In the midst of her big break, Maxine is expected to find her biggest enemies in badass director Elizabeth Bender (Elizabeth Debicki, elegant and cold) or her ambitious co-star Molly Bennett (Lily Collins, smiling and superficial). Instead, it seems our slippery heroine has escaped Hell only to find herself searching for happiness in a landscape filled with even more dangers and unseen enemies determined to revive her past.

MAXXXINE, from left: Mia Goth, Lily Collins, 2024. ph: Justin Lubin /© A24 / Courtesy Everett Collection
‘MaXXXine’Courtesy of the Everett Collection

A horror release that, in terms of genre, might be better classified as a psychosexual crime thriller, “MaXXXine” shifts from a glory-seeking fantasy to a frenzied whodunnit when a mysterious character wearing leather gloves undertakes a ‘catch our last girl. Private investigator John Labat (creepy, gold-toothed Kevin Bacon) first approaches Maxine about his shadowy client. Soon after, two LAPD detectives (Bobby Canavale and Michelle Monaghan, well matched) darken his door to ask questions about the Night Stalker and a series of corpses. Maxine has a vicious entertainment lawyer (Giancarlo Esposito, doing his best Winston Wolf impersonation) and other allies on her side. But who needs to call a friend when you have a gun in your purse and the house keys between your fingers?

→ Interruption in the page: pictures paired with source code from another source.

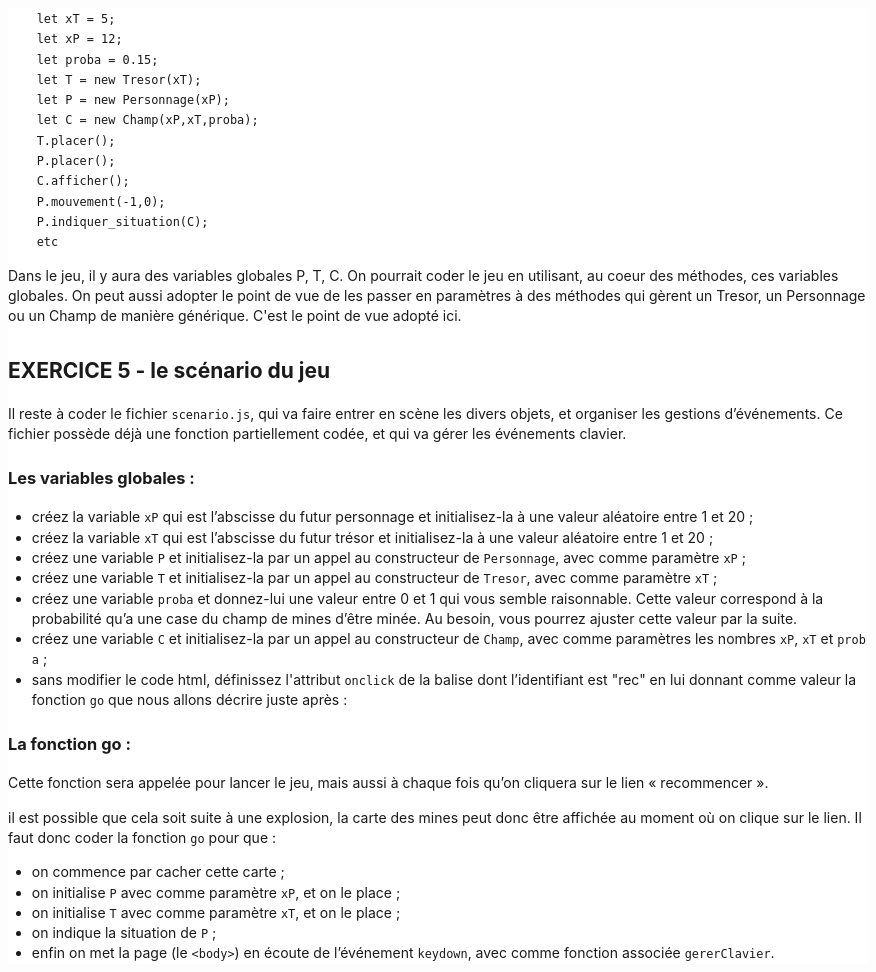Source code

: 		let xT = 5;
		let xP = 12;
		let proba = 0.15;
		let T = new Tresor(xT);
		let P = new Personnage(xP);
		let C = new Champ(xP,xT,proba);
		T.placer();
		P.placer();
		C.afficher();
		P.mouvement(-1,0);
		P.indiquer_situation(C);
		etc


Dans le jeu, il y aura des variables globales P, T, C. On pourrait coder le jeu en utilisant, au coeur des méthodes, ces variables globales. On peut aussi adopter le point de vue de les passer en paramètres à des méthodes qui gèrent un Tresor, un Personnage ou un Champ de manière générique. C'est le point de vue adopté ici.


## EXERCICE 5 - le scénario du jeu

Il reste à coder le fichier `scenario.js`, qui va faire entrer en scène les divers objets, et organiser les gestions d’événements. Ce fichier possède déjà une fonction partiellement codée, et qui va gérer les événements clavier. 

### Les variables globales : 

- créez la variable `xP` qui est l’abscisse du futur personnage et initialisez-la à une valeur aléatoire entre 1 et 20 ;
- créez la variable `xT` qui est l’abscisse du futur trésor et initialisez-la à une valeur aléatoire entre 1 et 20 ;
- créez une variable `P` et initialisez-la par un appel au constructeur de `Personnage`, avec comme paramètre `xP` ;
- créez une variable `T` et initialisez-la par un appel au constructeur de `Tresor`, avec comme paramètre `xT` ;
- créez une variable `proba` et donnez-lui une valeur entre 0 et 1 qui vous semble raisonnable. Cette valeur correspond à la probabilité qu’a une case du champ de mines d’être minée. Au besoin, vous pourrez ajuster cette valeur par la suite.
- créez une variable `C` et initialisez-la par un appel au constructeur de `Champ`, avec comme paramètres les nombres `xP`, `xT` et `proba` ;
- sans modifier le code html, définissez l'attribut `onclick` de la balise dont l’identifiant est "rec" en lui donnant comme valeur la fonction `go` que nous allons décrire juste après :


### La fonction go :

Cette fonction sera appelée pour lancer le jeu, mais aussi à chaque fois qu’on cliquera sur le lien « recommencer ». 

il est possible que cela soit suite à une explosion, la carte des mines peut donc être affichée au moment où on clique sur le lien. Il faut donc coder la fonction `go` pour que :
 
- on commence par cacher cette carte ;
- on initialise `P` avec comme paramètre `xP`, et on le place ;
- on initialise `T` avec comme paramètre `xT`, et on le place ;
- on indique la situation de `P` ;
- enfin on met la page (le `<body>`) en écoute de l’événement `keydown`, avec comme fonction associée `gererClavier`.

“MaXXXine” is Goth’s most accomplished performance to date, blending elements of her hypnotic “X” characters with the modern villainy she brought to Brandon Cronenberg’s “Infinity Pool” for a singular genre role. Giving the chameleon actress more scene partners and settings to meet than ever before in the City of Angels, West uses the latter part of Maxine’s story to imagine how one final girl’s trauma might turn into a vitriolic revenge throw (wildly entertaining). The result is an outrageous display of toxicity with a bubbly appeal that could very well inspire a Charli XCX song all on its own.

Last summer, the public was reminded that even Barbies can’t be all things to all people. Here, West challenges his fans to consider the death of women’s dreams from a different perspective – as the inevitable peril of being at the top weighs heavily on horror’s favorite aspiring A-lister. Standing at the end of a multi-generational Möbius strip for female empowerment, “MaXXXine” concludes its saga by wondering why anyone would punish a kid for surviving in style.

Grade: A-

An A24 release, “MaXXXine” is in theaters on July 5.